▸ **INSTRUCTIONS FOR THE TASK**: Find every line with the string "Ødegaard" in the material below and copy it.
:::::
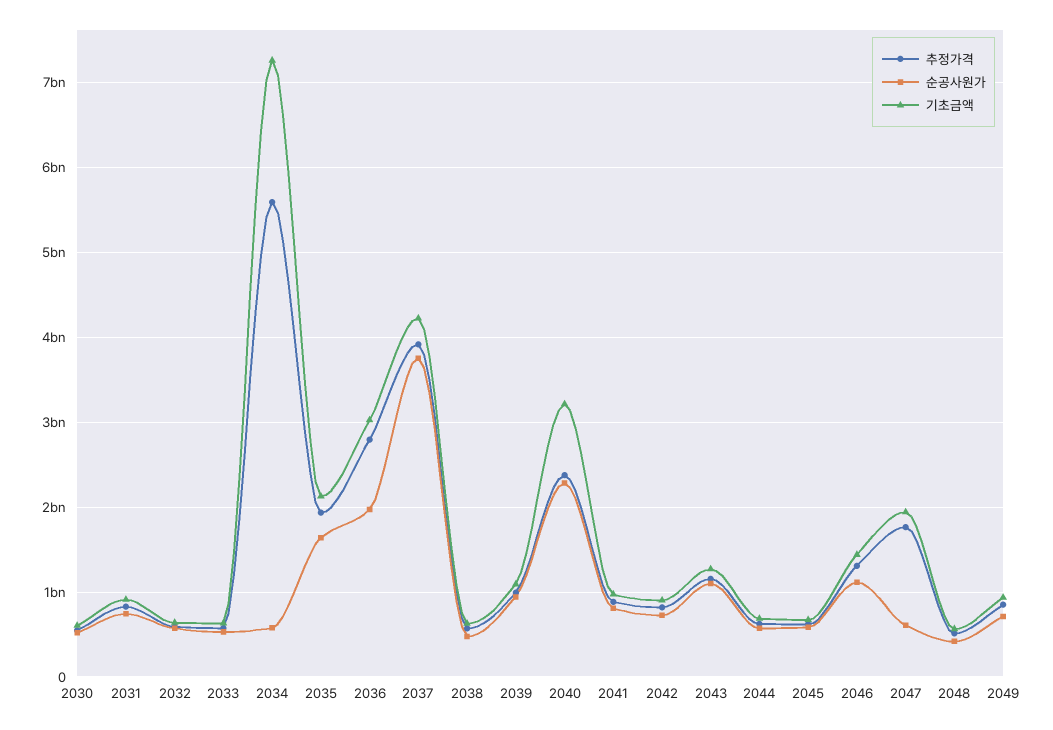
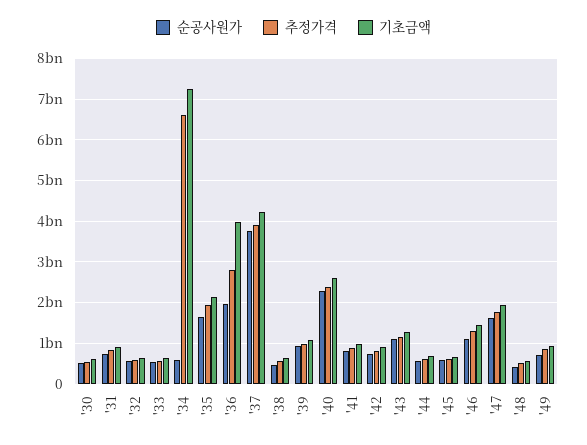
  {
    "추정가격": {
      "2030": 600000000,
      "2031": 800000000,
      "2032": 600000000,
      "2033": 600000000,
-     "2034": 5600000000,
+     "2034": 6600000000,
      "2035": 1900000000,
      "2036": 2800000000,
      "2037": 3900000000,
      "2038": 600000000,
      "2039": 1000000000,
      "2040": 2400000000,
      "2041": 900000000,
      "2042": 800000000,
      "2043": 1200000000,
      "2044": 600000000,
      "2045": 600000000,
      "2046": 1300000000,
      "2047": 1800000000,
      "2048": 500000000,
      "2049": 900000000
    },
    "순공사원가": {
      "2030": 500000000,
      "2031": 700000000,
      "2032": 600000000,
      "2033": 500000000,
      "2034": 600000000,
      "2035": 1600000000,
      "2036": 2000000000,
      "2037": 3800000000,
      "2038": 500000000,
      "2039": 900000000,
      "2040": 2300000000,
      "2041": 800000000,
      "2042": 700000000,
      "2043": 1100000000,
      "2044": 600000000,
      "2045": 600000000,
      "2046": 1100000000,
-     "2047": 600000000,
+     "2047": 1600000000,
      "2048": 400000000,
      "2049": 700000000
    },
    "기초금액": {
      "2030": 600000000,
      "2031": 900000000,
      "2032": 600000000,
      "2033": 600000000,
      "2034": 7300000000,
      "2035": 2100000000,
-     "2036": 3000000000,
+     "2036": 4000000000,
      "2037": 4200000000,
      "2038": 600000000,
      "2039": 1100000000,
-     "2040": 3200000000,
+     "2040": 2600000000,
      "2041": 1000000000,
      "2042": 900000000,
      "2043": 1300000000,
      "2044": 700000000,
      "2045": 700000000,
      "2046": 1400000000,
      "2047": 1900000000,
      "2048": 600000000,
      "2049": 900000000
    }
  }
:::::
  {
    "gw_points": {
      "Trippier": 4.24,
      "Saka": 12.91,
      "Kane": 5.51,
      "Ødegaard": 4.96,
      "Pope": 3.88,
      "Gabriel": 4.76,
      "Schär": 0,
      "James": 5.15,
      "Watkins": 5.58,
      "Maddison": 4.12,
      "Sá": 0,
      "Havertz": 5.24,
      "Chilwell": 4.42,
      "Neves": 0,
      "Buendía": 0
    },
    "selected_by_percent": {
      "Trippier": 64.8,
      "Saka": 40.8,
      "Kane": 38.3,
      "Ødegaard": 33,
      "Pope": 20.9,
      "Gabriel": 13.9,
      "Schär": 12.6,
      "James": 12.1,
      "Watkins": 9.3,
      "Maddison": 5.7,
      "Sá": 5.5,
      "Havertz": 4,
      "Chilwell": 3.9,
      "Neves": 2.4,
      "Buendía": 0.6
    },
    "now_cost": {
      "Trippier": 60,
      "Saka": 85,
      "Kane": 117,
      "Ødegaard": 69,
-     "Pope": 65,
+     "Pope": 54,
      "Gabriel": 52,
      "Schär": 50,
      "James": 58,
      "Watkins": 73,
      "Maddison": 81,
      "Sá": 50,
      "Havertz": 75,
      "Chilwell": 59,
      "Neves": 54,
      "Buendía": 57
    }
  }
:::::
▸ **THE COMPLETED TASK**:
      "Ødegaard": 4.96,
      "Ødegaard": 33,
      "Ødegaard": 69,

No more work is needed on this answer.